Ingrid Brodnig, das wurde in diesem Medium bereits besprochen, hat ein kluges Buch geschrieben. Die Profil-Kollegin hat sich den "Hass im Netz" vorgenommen. Nach Monaten irritierender und deprimierender Flüchtlingshetze im Internet hat sie nicht nur gefragt, warum die digitale Debatte so zornig ist, wer hinter den verbalen Eskalationen gegen einzelne Personen oder den "Mainstream" schlechthin steckt, mit welchen Methoden und Tricks User Diskussionen zur Entgleisung bringen. Sie hat sich auch damit befasst, was man dagegen tun kann, auch als Einzelperson.
Wie toxisch leichthin in der Unsichtbarkeit des Netzes dahingeschriebene Worte sein können, zeigt die Aufregung über die massenhaften sexuellen Übergriffe von "überwiegend südländisch aussehenden Männern" auf Frauen vor dem Kölner Dom in der Silvesternacht. Diese Debatte hat, das kann man in der Nachschau behaupten, die gesamte Flüchtlingsthematik vergiftet.
Ablehnender Grundton
Schon sehr früh mischte sich unter die Betroffenheit, die Verurteilung der (mutmaßlichen) Täter und die Solidaritätsbekundungen für die Frauen, die diesem Horror in Köln schutzlos ausgesetzt waren, ein ablehnender Grundton gegenüber Asylwerbern schlechthin.
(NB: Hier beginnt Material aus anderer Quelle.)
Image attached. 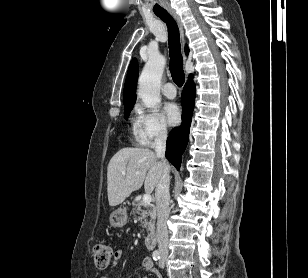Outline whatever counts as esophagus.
Instances as JSON below:
<instances>
[{
	"label": "esophagus",
	"mask_w": 308,
	"mask_h": 278,
	"mask_svg": "<svg viewBox=\"0 0 308 278\" xmlns=\"http://www.w3.org/2000/svg\"><path fill=\"white\" fill-rule=\"evenodd\" d=\"M169 12L178 25V28H179V31H180L181 45H182V50H183V57H184V60H186V55H185V52H184L185 37H184L183 24L180 20V17L178 16V14L174 10H170Z\"/></svg>",
	"instance_id": "1"
}]
</instances>
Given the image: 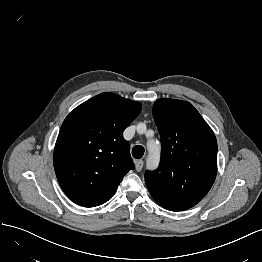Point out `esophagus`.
Masks as SVG:
<instances>
[{
	"instance_id": "1",
	"label": "esophagus",
	"mask_w": 262,
	"mask_h": 262,
	"mask_svg": "<svg viewBox=\"0 0 262 262\" xmlns=\"http://www.w3.org/2000/svg\"><path fill=\"white\" fill-rule=\"evenodd\" d=\"M143 165H144L143 160H138V161H136V163H135V168H136V170H137L138 172H140V171L142 170V168H143Z\"/></svg>"
}]
</instances>
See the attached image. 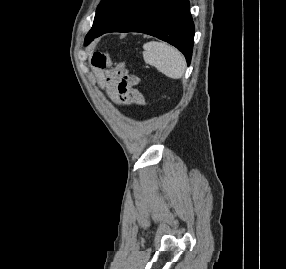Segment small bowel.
I'll return each instance as SVG.
<instances>
[{
	"label": "small bowel",
	"instance_id": "1",
	"mask_svg": "<svg viewBox=\"0 0 286 269\" xmlns=\"http://www.w3.org/2000/svg\"><path fill=\"white\" fill-rule=\"evenodd\" d=\"M93 74L96 83L100 89H106L110 95L111 100L116 105H123L127 100H123L120 95L119 74L121 70H114V63L104 54L94 53L93 60Z\"/></svg>",
	"mask_w": 286,
	"mask_h": 269
}]
</instances>
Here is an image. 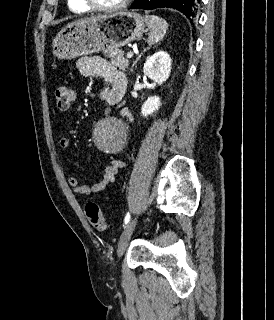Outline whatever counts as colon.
Instances as JSON below:
<instances>
[{
    "label": "colon",
    "instance_id": "1",
    "mask_svg": "<svg viewBox=\"0 0 274 320\" xmlns=\"http://www.w3.org/2000/svg\"><path fill=\"white\" fill-rule=\"evenodd\" d=\"M56 107L59 110H67L74 98V91L66 84L60 83L53 89ZM85 213L90 223L103 231L106 228L105 218L100 204L90 201L85 205Z\"/></svg>",
    "mask_w": 274,
    "mask_h": 320
}]
</instances>
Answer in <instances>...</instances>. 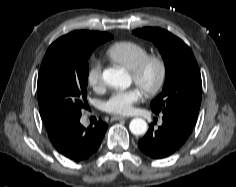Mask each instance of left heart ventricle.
<instances>
[{
  "mask_svg": "<svg viewBox=\"0 0 236 187\" xmlns=\"http://www.w3.org/2000/svg\"><path fill=\"white\" fill-rule=\"evenodd\" d=\"M157 76H158L157 68L155 66H150L146 70V72H145V74H144V76L142 78L141 84H139L137 86L141 90H142L143 87H150V86H152L156 82ZM131 79H132V81H134L132 75H131Z\"/></svg>",
  "mask_w": 236,
  "mask_h": 187,
  "instance_id": "1",
  "label": "left heart ventricle"
}]
</instances>
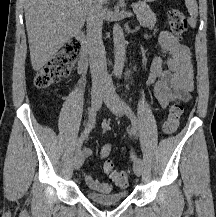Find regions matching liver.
Returning <instances> with one entry per match:
<instances>
[{
  "label": "liver",
  "mask_w": 216,
  "mask_h": 217,
  "mask_svg": "<svg viewBox=\"0 0 216 217\" xmlns=\"http://www.w3.org/2000/svg\"><path fill=\"white\" fill-rule=\"evenodd\" d=\"M107 0H24L32 68L39 71L83 27L89 7Z\"/></svg>",
  "instance_id": "1"
}]
</instances>
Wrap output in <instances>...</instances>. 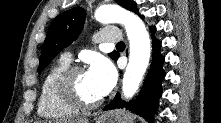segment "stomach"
Instances as JSON below:
<instances>
[{"mask_svg": "<svg viewBox=\"0 0 221 123\" xmlns=\"http://www.w3.org/2000/svg\"><path fill=\"white\" fill-rule=\"evenodd\" d=\"M95 123H133V117L125 110H116L101 114L95 119Z\"/></svg>", "mask_w": 221, "mask_h": 123, "instance_id": "1", "label": "stomach"}]
</instances>
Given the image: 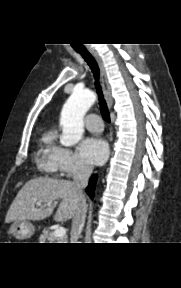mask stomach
I'll return each mask as SVG.
<instances>
[{"mask_svg":"<svg viewBox=\"0 0 181 288\" xmlns=\"http://www.w3.org/2000/svg\"><path fill=\"white\" fill-rule=\"evenodd\" d=\"M7 233L17 240H25L34 234V227L28 221H14L7 228Z\"/></svg>","mask_w":181,"mask_h":288,"instance_id":"obj_1","label":"stomach"}]
</instances>
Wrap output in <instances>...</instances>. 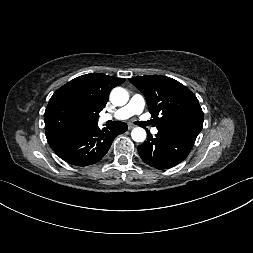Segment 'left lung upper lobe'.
<instances>
[{"mask_svg": "<svg viewBox=\"0 0 253 253\" xmlns=\"http://www.w3.org/2000/svg\"><path fill=\"white\" fill-rule=\"evenodd\" d=\"M145 96L158 131L197 138L203 112L196 96L180 82L160 75L130 79Z\"/></svg>", "mask_w": 253, "mask_h": 253, "instance_id": "left-lung-upper-lobe-1", "label": "left lung upper lobe"}]
</instances>
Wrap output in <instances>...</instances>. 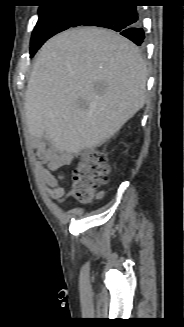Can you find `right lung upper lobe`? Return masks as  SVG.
I'll return each mask as SVG.
<instances>
[{
	"label": "right lung upper lobe",
	"mask_w": 184,
	"mask_h": 327,
	"mask_svg": "<svg viewBox=\"0 0 184 327\" xmlns=\"http://www.w3.org/2000/svg\"><path fill=\"white\" fill-rule=\"evenodd\" d=\"M43 1L50 2V1H56V0H43ZM93 1H96V0H93Z\"/></svg>",
	"instance_id": "right-lung-upper-lobe-1"
}]
</instances>
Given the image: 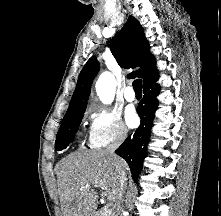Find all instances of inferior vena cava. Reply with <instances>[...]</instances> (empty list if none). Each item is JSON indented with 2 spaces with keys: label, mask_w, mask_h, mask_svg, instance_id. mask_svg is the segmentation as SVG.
Returning <instances> with one entry per match:
<instances>
[{
  "label": "inferior vena cava",
  "mask_w": 221,
  "mask_h": 216,
  "mask_svg": "<svg viewBox=\"0 0 221 216\" xmlns=\"http://www.w3.org/2000/svg\"><path fill=\"white\" fill-rule=\"evenodd\" d=\"M126 136H127L126 132L121 131V133L118 135L116 140L106 148V152L114 159V165H115V169L117 172V179H118L116 202L114 205L113 216H122V212H123L122 203H123L124 188L126 185V174H125V170L123 169L122 162L115 155V150L125 140Z\"/></svg>",
  "instance_id": "1"
}]
</instances>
Sehr bald wurde überhaupt die Rechtmäßigkeit ihres Hierseins angezweifelt, immer mehr war die Rede von "Asylbetrügern" und "Wirtschaftsmigranten". Aktivisten aus dem Pegida-, AfD- und anderweitig rechts gesinnten Umfeld befeuerten diese Haltung massiv. Es ging plötzlich darum, "unsere" Frauen zu schützen und das Sexualverständnis der Muslime, Afrikaner, Afghanen et cetera und überhaupt zu problematisieren.
Mainstream von Meinungen
Was im Netz passiert, wenn man sich einmal für diese Art der Diskussion interessiert hat, ist leicht erklärt: Das Web hilft einem dabei, sich relativ leicht von Andersdenkenden abzuschotten. Wer sich in Fundamentalopposition zum vermeintlichen "Meinungsmainstream" begeben will, findet in der digitalen "Echokammer" seine eigene Meinung permanent bestätigt. Andere Sichtweisen dringen gar nicht mehr durch, Facebook und Co vernetzen hilfsbereit mit Usern, die alle die gleichen Ansichten haben, laut schallt das Echo der eigenen Meinung digital zurück.
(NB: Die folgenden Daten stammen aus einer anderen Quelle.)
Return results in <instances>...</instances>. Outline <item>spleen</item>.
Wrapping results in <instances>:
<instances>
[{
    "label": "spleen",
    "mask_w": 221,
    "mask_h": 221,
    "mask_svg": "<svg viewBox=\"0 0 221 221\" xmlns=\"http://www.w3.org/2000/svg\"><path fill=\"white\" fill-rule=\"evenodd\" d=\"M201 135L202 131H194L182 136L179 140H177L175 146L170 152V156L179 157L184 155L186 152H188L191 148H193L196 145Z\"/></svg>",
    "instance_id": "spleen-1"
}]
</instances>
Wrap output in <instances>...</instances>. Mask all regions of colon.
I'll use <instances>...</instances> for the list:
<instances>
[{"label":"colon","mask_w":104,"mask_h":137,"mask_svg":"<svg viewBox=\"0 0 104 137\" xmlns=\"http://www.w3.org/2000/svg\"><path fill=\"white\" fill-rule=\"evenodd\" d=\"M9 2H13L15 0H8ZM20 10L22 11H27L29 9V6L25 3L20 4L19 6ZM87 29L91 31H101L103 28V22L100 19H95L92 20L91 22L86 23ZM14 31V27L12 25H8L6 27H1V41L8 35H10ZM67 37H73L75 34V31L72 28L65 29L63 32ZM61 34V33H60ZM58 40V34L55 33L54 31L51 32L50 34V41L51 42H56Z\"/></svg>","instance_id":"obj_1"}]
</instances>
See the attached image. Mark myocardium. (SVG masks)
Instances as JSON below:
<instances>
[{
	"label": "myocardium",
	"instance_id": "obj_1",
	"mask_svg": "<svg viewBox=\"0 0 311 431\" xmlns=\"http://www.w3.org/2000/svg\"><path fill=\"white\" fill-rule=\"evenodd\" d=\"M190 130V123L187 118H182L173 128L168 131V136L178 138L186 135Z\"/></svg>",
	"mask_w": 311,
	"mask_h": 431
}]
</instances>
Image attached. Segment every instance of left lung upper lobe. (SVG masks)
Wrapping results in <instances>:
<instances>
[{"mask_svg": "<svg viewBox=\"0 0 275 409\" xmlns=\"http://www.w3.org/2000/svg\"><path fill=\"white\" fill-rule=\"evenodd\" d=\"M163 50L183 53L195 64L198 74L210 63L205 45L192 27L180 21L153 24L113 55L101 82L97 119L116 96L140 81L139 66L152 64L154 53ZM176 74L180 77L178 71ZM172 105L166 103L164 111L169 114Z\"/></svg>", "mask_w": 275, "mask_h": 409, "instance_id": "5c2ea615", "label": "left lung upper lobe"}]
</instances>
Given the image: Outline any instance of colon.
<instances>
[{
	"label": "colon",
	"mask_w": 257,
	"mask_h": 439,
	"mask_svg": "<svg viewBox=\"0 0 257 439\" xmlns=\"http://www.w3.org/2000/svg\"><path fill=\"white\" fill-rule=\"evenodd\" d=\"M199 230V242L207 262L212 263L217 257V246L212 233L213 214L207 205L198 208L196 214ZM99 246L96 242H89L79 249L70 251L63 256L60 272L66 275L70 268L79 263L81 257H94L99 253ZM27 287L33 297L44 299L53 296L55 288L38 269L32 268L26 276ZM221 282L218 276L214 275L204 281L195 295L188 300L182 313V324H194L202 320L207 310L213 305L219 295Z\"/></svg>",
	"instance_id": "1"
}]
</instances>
Das Blöde am Hass im Netz ist, dass er so ansteckend wirkt. Der Medienboulevard badete genüsslich in den sexuellen Grauslichkeiten und heuchelte moralische Entrüstung. Der diffamierende Grundton zog aber auch bald weitere Kreise. Seriöse Zeitungen und Magazine, konfrontiert mit massiven "Lügenpresse"-Beschimpfungen, publizierten "gegen den Strich gebürstete" Meinungen von Experten, die vor allem eines gemeinsam hatten: Sie waren grundsätzlich negativ eingestellt gegenüber den jungen Männern, die da "unbegleitet" Europa "überschwemmen".
Prävention und Verstärkung
Die Polizei, die sich in Köln die berechtigte Kritik gefallen lassen musste, dass sie nirgendwo war, als die Frauen sie am dringendsten gebraucht hätten, veröffentlicht nun verstärkt Vergewaltigungen, in die Asylwerber verwickelt sind – was man vor den Kölner Ereignissen so nicht bemerkte – nicht nur aus Fahndungs-, sondern auch aus "präventiven Gründen". Es ist wohl eine Art Verstärkerfunktion, die hier stattfindet: Weil erhöhtes mediales Interesse an diesem Thema herrscht, ist die Aufmerksamkeit aller darauf fokussiert, daher sieht man auch mehr, daher wird auch mehr berichtet, und so weiter.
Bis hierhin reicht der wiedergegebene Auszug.